BEGIN

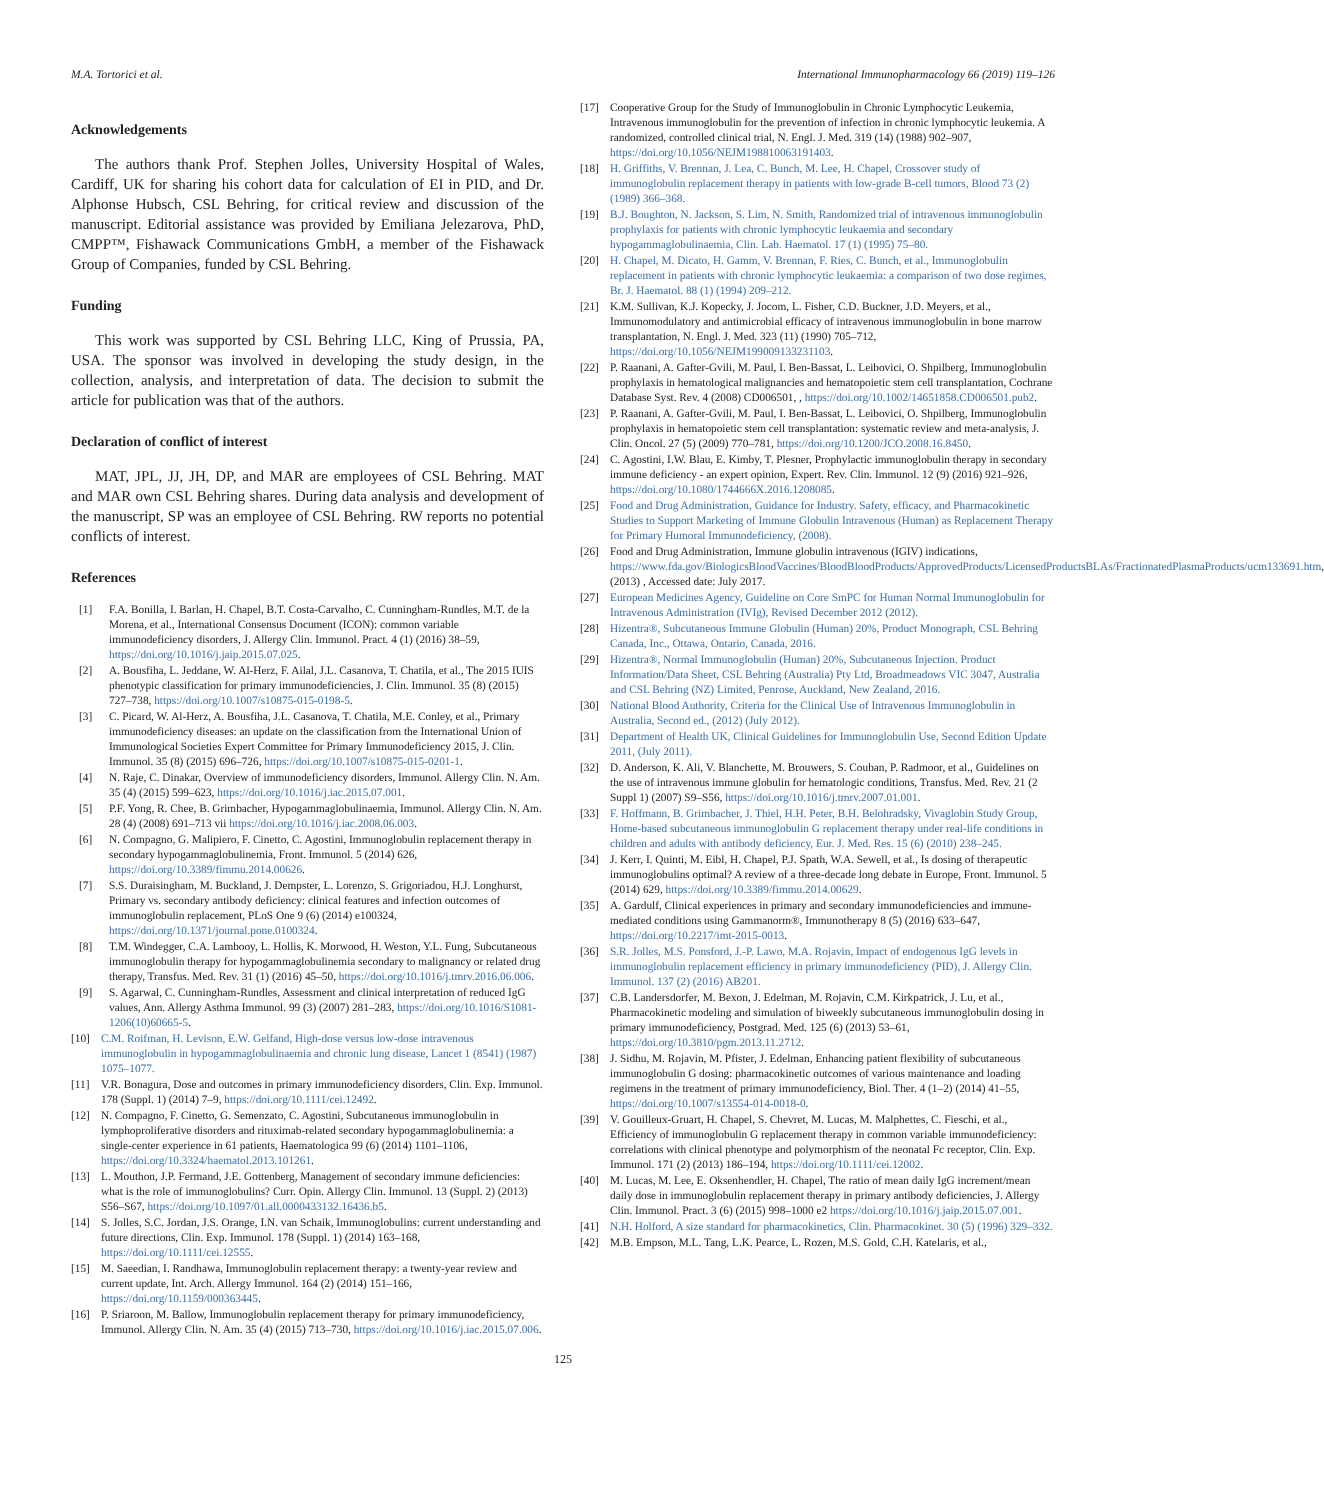M.A. Tortorici et al. International Immunopharmacology 66 (2019) 119–126
Acknowledgements
The authors thank Prof. Stephen Jolles, University Hospital of Wales, Cardiff, UK for sharing his cohort data for calculation of EI in PID, and Dr. Alphonse Hubsch, CSL Behring, for critical review and discussion of the manuscript. Editorial assistance was provided by Emiliana Jelezarova, PhD, CMPP™, Fishawack Communications GmbH, a member of the Fishawack Group of Companies, funded by CSL Behring.
Funding
This work was supported by CSL Behring LLC, King of Prussia, PA, USA. The sponsor was involved in developing the study design, in the collection, analysis, and interpretation of data. The decision to submit the article for publication was that of the authors.
Declaration of conflict of interest
MAT, JPL, JJ, JH, DP, and MAR are employees of CSL Behring. MAT and MAR own CSL Behring shares. During data analysis and development of the manuscript, SP was an employee of CSL Behring. RW reports no potential conflicts of interest.
References
[1] F.A. Bonilla, I. Barlan, H. Chapel, B.T. Costa-Carvalho, C. Cunningham-Rundles, M.T. de la Morena, et al., International Consensus Document (ICON): common variable immunodeficiency disorders, J. Allergy Clin. Immunol. Pract. 4 (1) (2016) 38–59, https://doi.org/10.1016/j.jaip.2015.07.025.
[2] A. Bousfiha, L. Jeddane, W. Al-Herz, F. Ailal, J.L. Casanova, T. Chatila, et al., The 2015 IUIS phenotypic classification for primary immunodeficiencies, J. Clin. Immunol. 35 (8) (2015) 727–738, https://doi.org/10.1007/s10875-015-0198-5.
[3] C. Picard, W. Al-Herz, A. Bousfiha, J.L. Casanova, T. Chatila, M.E. Conley, et al., Primary immunodeficiency diseases: an update on the classification from the International Union of Immunological Societies Expert Committee for Primary Immunodeficiency 2015, J. Clin. Immunol. 35 (8) (2015) 696–726, https://doi.org/10.1007/s10875-015-0201-1.
[4] N. Raje, C. Dinakar, Overview of immunodeficiency disorders, Immunol. Allergy Clin. N. Am. 35 (4) (2015) 599–623, https://doi.org/10.1016/j.iac.2015.07.001.
[5] P.F. Yong, R. Chee, B. Grimbacher, Hypogammaglobulinaemia, Immunol. Allergy Clin. N. Am. 28 (4) (2008) 691–713 vii https://doi.org/10.1016/j.iac.2008.06.003.
[6] N. Compagno, G. Malipiero, F. Cinetto, C. Agostini, Immunoglobulin replacement therapy in secondary hypogammaglobulinemia, Front. Immunol. 5 (2014) 626, https://doi.org/10.3389/fimmu.2014.00626.
[7] S.S. Duraisingham, M. Buckland, J. Dempster, L. Lorenzo, S. Grigoriadou, H.J. Longhurst, Primary vs. secondary antibody deficiency: clinical features and infection outcomes of immunoglobulin replacement, PLoS One 9 (6) (2014) e100324, https://doi.org/10.1371/journal.pone.0100324.
[8] T.M. Windegger, C.A. Lambooy, L. Hollis, K. Morwood, H. Weston, Y.L. Fung, Subcutaneous immunoglobulin therapy for hypogammaglobulinemia secondary to malignancy or related drug therapy, Transfus. Med. Rev. 31 (1) (2016) 45–50, https://doi.org/10.1016/j.tmrv.2016.06.006.
[9] S. Agarwal, C. Cunningham-Rundles, Assessment and clinical interpretation of reduced IgG values, Ann. Allergy Asthma Immunol. 99 (3) (2007) 281–283, https://doi.org/10.1016/S1081-1206(10)60665-5.
[10] C.M. Roifman, H. Levison, E.W. Gelfand, High-dose versus low-dose intravenous immunoglobulin in hypogammaglobulinaemia and chronic lung disease, Lancet 1 (8541) (1987) 1075–1077.
[11] V.R. Bonagura, Dose and outcomes in primary immunodeficiency disorders, Clin. Exp. Immunol. 178 (Suppl. 1) (2014) 7–9, https://doi.org/10.1111/cei.12492.
[12] N. Compagno, F. Cinetto, G. Semenzato, C. Agostini, Subcutaneous immunoglobulin in lymphoproliferative disorders and rituximab-related secondary hypogammaglobulinemia: a single-center experience in 61 patients, Haematologica 99 (6) (2014) 1101–1106, https://doi.org/10.3324/haematol.2013.101261.
[13] L. Mouthon, J.P. Fermand, J.E. Gottenberg, Management of secondary immune deficiencies: what is the role of immunoglobulins? Curr. Opin. Allergy Clin. Immunol. 13 (Suppl. 2) (2013) S56–S67, https://doi.org/10.1097/01.all.0000433132.16436.b5.
[14] S. Jolles, S.C. Jordan, J.S. Orange, I.N. van Schaik, Immunoglobulins: current understanding and future directions, Clin. Exp. Immunol. 178 (Suppl. 1) (2014) 163–168, https://doi.org/10.1111/cei.12555.
[15] M. Saeedian, I. Randhawa, Immunoglobulin replacement therapy: a twenty-year review and current update, Int. Arch. Allergy Immunol. 164 (2) (2014) 151–166, https://doi.org/10.1159/000363445.
[16] P. Sriaroon, M. Ballow, Immunoglobulin replacement therapy for primary immunodeficiency, Immunol. Allergy Clin. N. Am. 35 (4) (2015) 713–730, https://doi.org/10.1016/j.iac.2015.07.006.
[17] Cooperative Group for the Study of Immunoglobulin in Chronic Lymphocytic Leukemia, Intravenous immunoglobulin for the prevention of infection in chronic lymphocytic leukemia. A randomized, controlled clinical trial, N. Engl. J. Med. 319 (14) (1988) 902–907, https://doi.org/10.1056/NEJM198810063191403.
[18] H. Griffiths, V. Brennan, J. Lea, C. Bunch, M. Lee, H. Chapel, Crossover study of immunoglobulin replacement therapy in patients with low-grade B-cell tumors, Blood 73 (2) (1989) 366–368.
[19] B.J. Boughton, N. Jackson, S. Lim, N. Smith, Randomized trial of intravenous immunoglobulin prophylaxis for patients with chronic lymphocytic leukaemia and secondary hypogammaglobulinaemia, Clin. Lab. Haematol. 17 (1) (1995) 75–80.
[20] H. Chapel, M. Dicato, H. Gamm, V. Brennan, F. Ries, C. Bunch, et al., Immunoglobulin replacement in patients with chronic lymphocytic leukaemia: a comparison of two dose regimes, Br. J. Haematol. 88 (1) (1994) 209–212.
[21] K.M. Sullivan, K.J. Kopecky, J. Jocom, L. Fisher, C.D. Buckner, J.D. Meyers, et al., Immunomodulatory and antimicrobial efficacy of intravenous immunoglobulin in bone marrow transplantation, N. Engl. J. Med. 323 (11) (1990) 705–712, https://doi.org/10.1056/NEJM199009133231103.
[22] P. Raanani, A. Gafter-Gvili, M. Paul, I. Ben-Bassat, L. Leibovici, O. Shpilberg, Immunoglobulin prophylaxis in hematological malignancies and hematopoietic stem cell transplantation, Cochrane Database Syst. Rev. 4 (2008) CD006501, , https://doi.org/10.1002/14651858.CD006501.pub2.
[23] P. Raanani, A. Gafter-Gvili, M. Paul, I. Ben-Bassat, L. Leibovici, O. Shpilberg, Immunoglobulin prophylaxis in hematopoietic stem cell transplantation: systematic review and meta-analysis, J. Clin. Oncol. 27 (5) (2009) 770–781, https://doi.org/10.1200/JCO.2008.16.8450.
[24] C. Agostini, I.W. Blau, E. Kimby, T. Plesner, Prophylactic immunoglobulin therapy in secondary immune deficiency - an expert opinion, Expert. Rev. Clin. Immunol. 12 (9) (2016) 921–926, https://doi.org/10.1080/1744666X.2016.1208085.
[25] Food and Drug Administration, Guidance for Industry. Safety, efficacy, and Pharmacokinetic Studies to Support Marketing of Immune Globulin Intravenous (Human) as Replacement Therapy for Primary Humoral Immunodeficiency, (2008).
[26] Food and Drug Administration, Immune globulin intravenous (IGIV) indications, https://www.fda.gov/BiologicsBloodVaccines/BloodBloodProducts/ApprovedProducts/LicensedProductsBLAs/FractionatedPlasmaProducts/ucm133691.htm, (2013) , Accessed date: July 2017.
[27] European Medicines Agency, Guideline on Core SmPC for Human Normal Immunoglobulin for Intravenous Administration (IVIg), Revised December 2012 (2012).
[28] Hizentra®, Subcutaneous Immune Globulin (Human) 20%, Product Monograph, CSL Behring Canada, Inc., Ottawa, Ontario, Canada, 2016.
[29] Hizentra®, Normal Immunoglobulin (Human) 20%, Subcutaneous Injection. Product Information/Data Sheet, CSL Behring (Australia) Pty Ltd, Broadmeadows VIC 3047, Australia and CSL Behring (NZ) Limited, Penrose, Auckland, New Zealand, 2016.
[30] National Blood Authority, Criteria for the Clinical Use of Intravenous Immunoglobulin in Australia, Second ed., (2012) (July 2012).
[31] Department of Health UK, Clinical Guidelines for Immunoglobulin Use, Second Edition Update 2011, (July 2011).
[32] D. Anderson, K. Ali, V. Blanchette, M. Brouwers, S. Couban, P. Radmoor, et al., Guidelines on the use of intravenous immune globulin for hematologic conditions, Transfus. Med. Rev. 21 (2 Suppl 1) (2007) S9–S56, https://doi.org/10.1016/j.tmrv.2007.01.001.
[33] F. Hoffmann, B. Grimbacher, J. Thiel, H.H. Peter, B.H. Belohradsky, Vivaglobin Study Group, Home-based subcutaneous immunoglobulin G replacement therapy under real-life conditions in children and adults with antibody deficiency, Eur. J. Med. Res. 15 (6) (2010) 238–245.
[34] J. Kerr, I. Quinti, M. Eibl, H. Chapel, P.J. Spath, W.A. Sewell, et al., Is dosing of therapeutic immunoglobulins optimal? A review of a three-decade long debate in Europe, Front. Immunol. 5 (2014) 629, https://doi.org/10.3389/fimmu.2014.00629.
[35] A. Gardulf, Clinical experiences in primary and secondary immunodeficiencies and immune-mediated conditions using Gammanorm®, Immunotherapy 8 (5) (2016) 633–647, https://doi.org/10.2217/imt-2015-0013.
[36] S.R. Jolles, M.S. Ponsford, J.-P. Lawo, M.A. Rojavin, Impact of endogenous IgG levels in immunoglobulin replacement efficiency in primary immunodeficiency (PID), J. Allergy Clin. Immunol. 137 (2) (2016) AB201.
[37] C.B. Landersdorfer, M. Bexon, J. Edelman, M. Rojavin, C.M. Kirkpatrick, J. Lu, et al., Pharmacokinetic modeling and simulation of biweekly subcutaneous immunoglobulin dosing in primary immunodeficiency, Postgrad. Med. 125 (6) (2013) 53–61, https://doi.org/10.3810/pgm.2013.11.2712.
[38] J. Sidhu, M. Rojavin, M. Pfister, J. Edelman, Enhancing patient flexibility of subcutaneous immunoglobulin G dosing: pharmacokinetic outcomes of various maintenance and loading regimens in the treatment of primary immunodeficiency, Biol. Ther. 4 (1–2) (2014) 41–55, https://doi.org/10.1007/s13554-014-0018-0.
[39] V. Gouilleux-Gruart, H. Chapel, S. Chevret, M. Lucas, M. Malphettes, C. Fieschi, et al., Efficiency of immunoglobulin G replacement therapy in common variable immunodeficiency: correlations with clinical phenotype and polymorphism of the neonatal Fc receptor, Clin. Exp. Immunol. 171 (2) (2013) 186–194, https://doi.org/10.1111/cei.12002.
[40] M. Lucas, M. Lee, E. Oksenhendler, H. Chapel, The ratio of mean daily IgG increment/mean daily dose in immunoglobulin replacement therapy in primary antibody deficiencies, J. Allergy Clin. Immunol. Pract. 3 (6) (2015) 998–1000 e2 https://doi.org/10.1016/j.jaip.2015.07.001.
[41] N.H. Holford, A size standard for pharmacokinetics, Clin. Pharmacokinet. 30 (5) (1996) 329–332.
[42] M.B. Empson, M.L. Tang, L.K. Pearce, L. Rozen, M.S. Gold, C.H. Katelaris, et al.,
125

END

What to do: Look through the listing above and copy each line where the string "infection" occurs.

Exercise answer:
[7] S.S. Duraisingham, M. Buckland, J. Dempster, L. Lorenzo, S. Grigoriadou, H.J. Longhurst, Primary vs. secondary antibody deficiency: clinical features and infection outcomes of immunoglobulin replacement, PLoS One 9 (6) (2014) e100324, https://doi.org/10.1371/journal.pone.0100324.
[17] Cooperative Group for the Study of Immunoglobulin in Chronic Lymphocytic Leukemia, Intravenous immunoglobulin for the prevention of infection in chronic lymphocytic leukemia. A randomized, controlled clinical trial, N. Engl. J. Med. 319 (14) (1988) 902–907, https://doi.org/10.1056/NEJM198810063191403.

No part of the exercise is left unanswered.